====== Source records ======
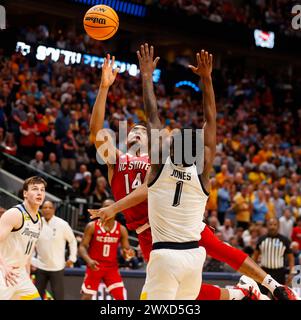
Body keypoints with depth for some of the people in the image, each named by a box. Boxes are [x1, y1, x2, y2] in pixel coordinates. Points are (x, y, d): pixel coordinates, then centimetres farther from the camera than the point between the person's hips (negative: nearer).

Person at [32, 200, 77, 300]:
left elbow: (72, 241, 2)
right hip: (40, 267, 3)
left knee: (58, 296, -2)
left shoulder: (62, 224, -10)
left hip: (57, 267, -3)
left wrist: (72, 258, 0)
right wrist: (30, 261, 8)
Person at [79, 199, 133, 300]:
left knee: (121, 297, -9)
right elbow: (82, 247, -6)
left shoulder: (121, 229, 2)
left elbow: (127, 249, 5)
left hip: (112, 268, 2)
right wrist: (89, 260, -25)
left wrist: (128, 253, -21)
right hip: (95, 267, -2)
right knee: (86, 297, -2)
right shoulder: (92, 226, -4)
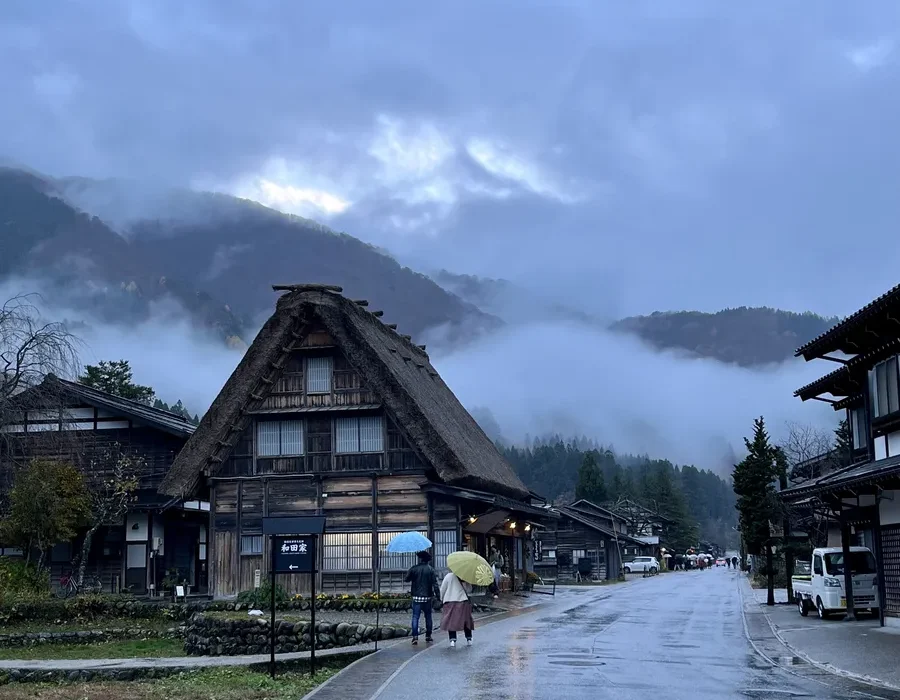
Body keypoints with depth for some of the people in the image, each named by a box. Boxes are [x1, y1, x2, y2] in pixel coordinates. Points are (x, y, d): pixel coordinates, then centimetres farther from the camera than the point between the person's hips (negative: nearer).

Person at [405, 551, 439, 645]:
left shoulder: (414, 569, -4)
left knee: (415, 617, 0)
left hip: (416, 597, -1)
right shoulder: (430, 569, -2)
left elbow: (407, 579, 4)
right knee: (428, 616, 14)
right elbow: (435, 584, -6)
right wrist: (437, 595, -4)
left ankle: (415, 637, -11)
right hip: (427, 597, 1)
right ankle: (428, 636, 18)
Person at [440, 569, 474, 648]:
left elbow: (442, 589, 0)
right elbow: (469, 589, 8)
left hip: (450, 602, -2)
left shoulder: (448, 576, -4)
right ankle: (469, 639, 12)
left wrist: (442, 599, 13)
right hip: (463, 602, 2)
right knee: (466, 621, 12)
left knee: (451, 621, 3)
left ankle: (453, 640, -5)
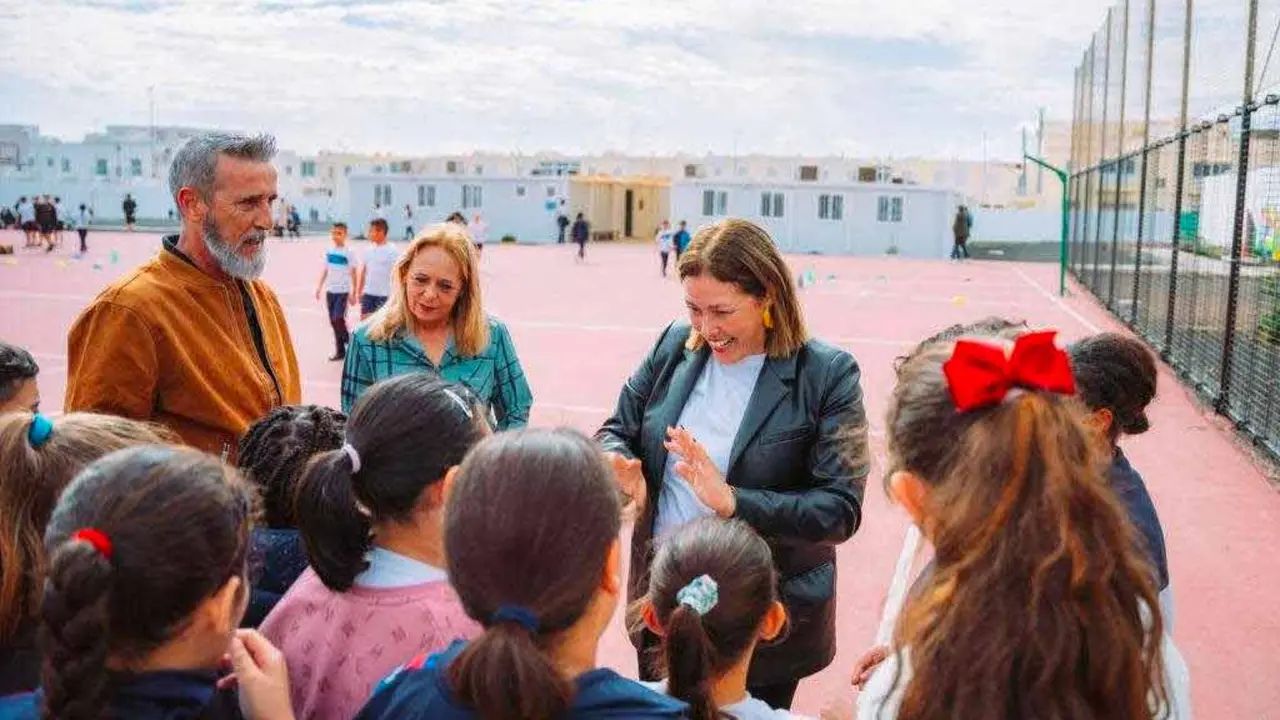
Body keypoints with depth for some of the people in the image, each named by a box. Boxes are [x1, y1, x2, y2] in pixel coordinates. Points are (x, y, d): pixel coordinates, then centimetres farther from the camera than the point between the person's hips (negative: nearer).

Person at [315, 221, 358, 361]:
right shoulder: (329, 251, 7)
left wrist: (353, 293, -11)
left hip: (343, 291, -6)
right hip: (330, 291, 6)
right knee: (333, 322, 8)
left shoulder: (348, 253, -8)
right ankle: (340, 351, 17)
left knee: (338, 320, -14)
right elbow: (325, 271, 15)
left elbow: (353, 274, -8)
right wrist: (319, 287, 11)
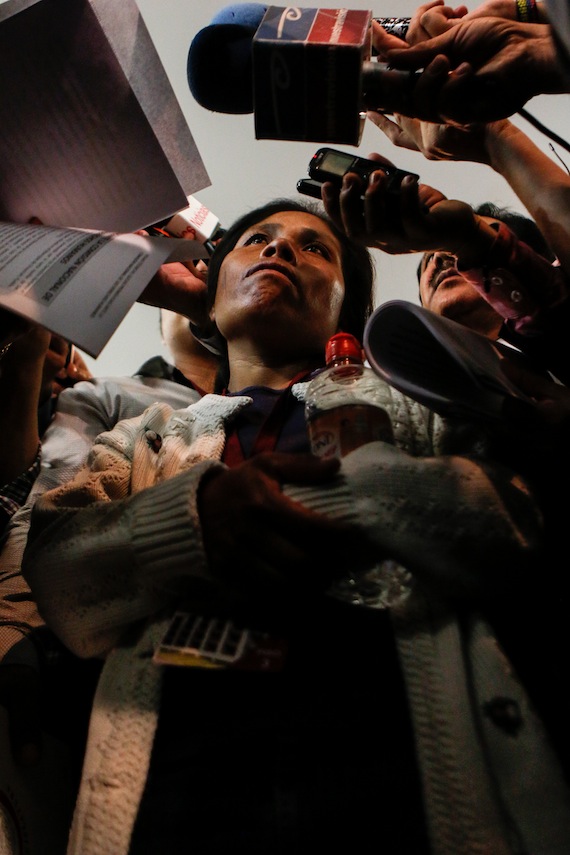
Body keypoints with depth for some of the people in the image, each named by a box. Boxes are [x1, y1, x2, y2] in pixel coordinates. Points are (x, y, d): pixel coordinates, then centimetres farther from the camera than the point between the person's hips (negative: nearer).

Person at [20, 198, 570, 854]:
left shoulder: (409, 412, 20)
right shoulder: (146, 436, 23)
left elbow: (509, 529, 4)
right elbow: (50, 569, 8)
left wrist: (321, 488, -5)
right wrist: (194, 511, -10)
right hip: (185, 766, 2)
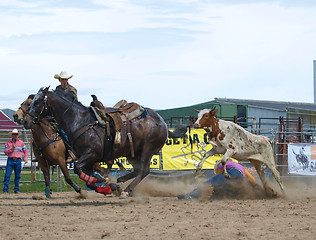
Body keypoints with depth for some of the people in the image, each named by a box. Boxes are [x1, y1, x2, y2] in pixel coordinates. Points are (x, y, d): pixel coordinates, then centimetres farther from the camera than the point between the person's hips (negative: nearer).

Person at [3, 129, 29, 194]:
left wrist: (26, 158, 2)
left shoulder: (21, 143, 9)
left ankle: (17, 190, 12)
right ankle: (5, 190, -5)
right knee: (7, 175, -6)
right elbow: (5, 151, -1)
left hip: (18, 161, 1)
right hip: (10, 160, -1)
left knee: (17, 176, 4)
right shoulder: (8, 143, 6)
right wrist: (12, 148, -14)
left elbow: (26, 151, 15)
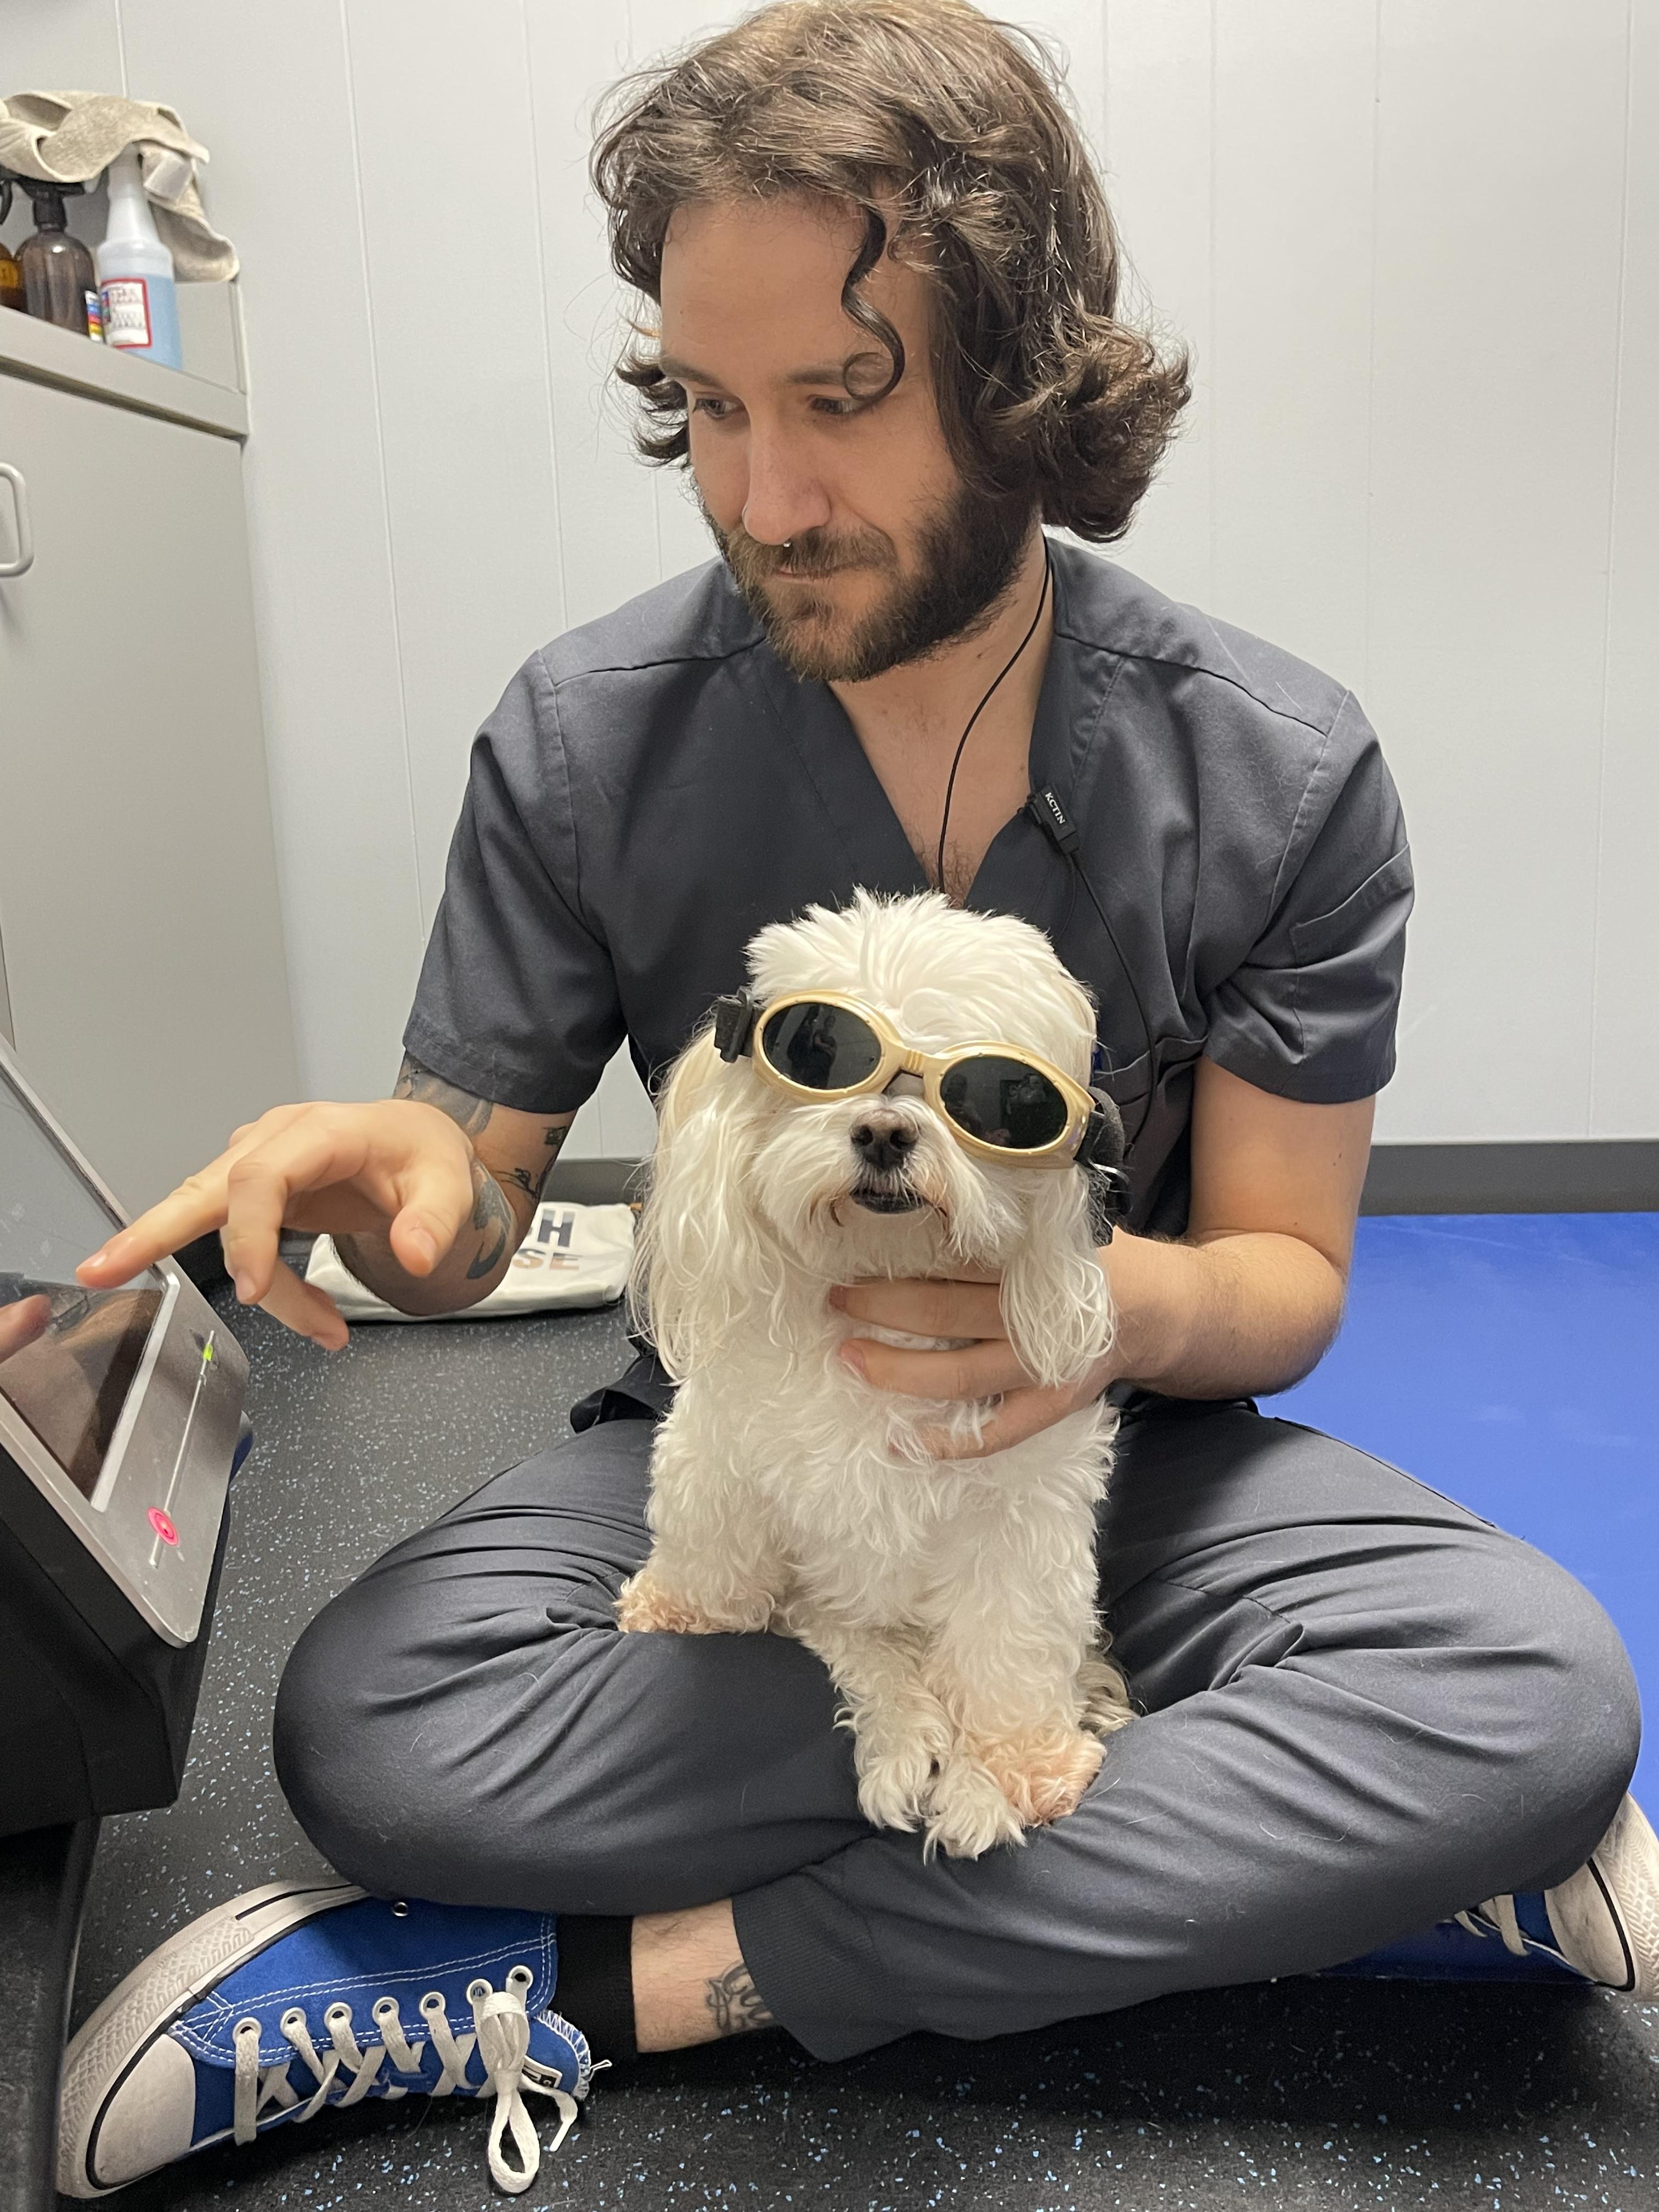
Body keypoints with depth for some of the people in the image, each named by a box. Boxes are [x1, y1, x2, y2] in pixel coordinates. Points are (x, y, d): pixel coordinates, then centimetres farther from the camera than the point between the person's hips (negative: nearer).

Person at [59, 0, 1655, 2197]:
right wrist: (410, 1182, -30)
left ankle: (621, 1981, -22)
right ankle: (1281, 1828, -18)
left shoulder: (1282, 776, -12)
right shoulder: (584, 739, -10)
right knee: (367, 1722, -28)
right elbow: (474, 1215, -4)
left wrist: (1131, 1301, -30)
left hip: (1116, 1445, 0)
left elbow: (1285, 1277, -6)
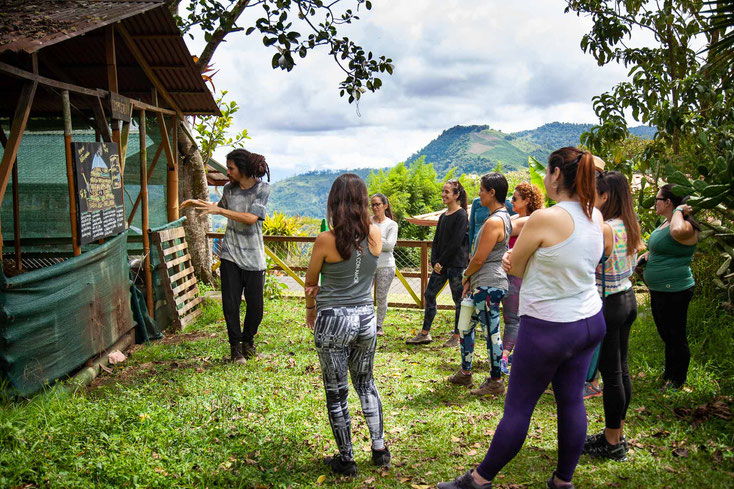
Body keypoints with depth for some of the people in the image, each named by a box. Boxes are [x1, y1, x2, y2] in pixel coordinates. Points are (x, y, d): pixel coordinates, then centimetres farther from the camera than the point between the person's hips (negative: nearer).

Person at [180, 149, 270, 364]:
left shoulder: (262, 189, -7)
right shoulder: (229, 188, 6)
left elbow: (251, 218, -19)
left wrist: (219, 210, -20)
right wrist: (198, 203, 13)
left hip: (253, 258, -3)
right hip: (230, 255, 3)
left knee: (255, 305, 2)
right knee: (230, 303, 0)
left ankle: (248, 340, 28)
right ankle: (235, 346, 16)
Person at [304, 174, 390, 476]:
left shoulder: (326, 240, -13)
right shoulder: (375, 235, -5)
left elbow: (311, 282, 3)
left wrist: (310, 308, 18)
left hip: (333, 321, -4)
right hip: (366, 318, 4)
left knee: (336, 392, 12)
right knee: (365, 383, 25)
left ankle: (346, 460, 24)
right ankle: (379, 449, 30)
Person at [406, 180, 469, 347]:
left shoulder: (461, 215, -10)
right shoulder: (443, 216, 14)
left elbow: (456, 242, -16)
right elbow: (436, 240, 12)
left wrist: (441, 261, -13)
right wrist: (434, 262, -1)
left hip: (456, 263, -8)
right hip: (441, 264, 8)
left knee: (458, 300, 1)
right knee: (429, 294, 8)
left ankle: (457, 336, 12)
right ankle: (425, 333, 17)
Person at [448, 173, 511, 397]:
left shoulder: (494, 221, -19)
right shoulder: (503, 217, 15)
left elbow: (479, 259, -18)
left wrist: (466, 275, 1)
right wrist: (471, 279, 16)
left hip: (488, 285, -11)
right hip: (482, 285, 11)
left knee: (492, 333, -1)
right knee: (465, 326, 18)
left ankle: (496, 382, 10)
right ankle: (464, 373, 30)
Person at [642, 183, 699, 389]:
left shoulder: (685, 226, -19)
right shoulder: (665, 223, 11)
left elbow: (678, 231, -45)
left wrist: (679, 210, -26)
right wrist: (647, 254, 9)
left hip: (674, 292, -10)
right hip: (658, 291, 10)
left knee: (676, 337, 3)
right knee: (666, 336, 23)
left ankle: (678, 382, 19)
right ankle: (668, 375, 39)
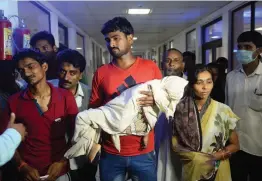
======
Work request
Please copy out, word for word, the lines between the one containing "right ankle: (340, 351, 17)" and the one containing "right wrist: (319, 287, 11)", inclusive.

Solution for this exercise
right ankle: (340, 351, 17)
left knee: (338, 320, -14)
right elbow: (325, 271, 15)
left elbow: (353, 274, -8)
right wrist: (319, 287, 11)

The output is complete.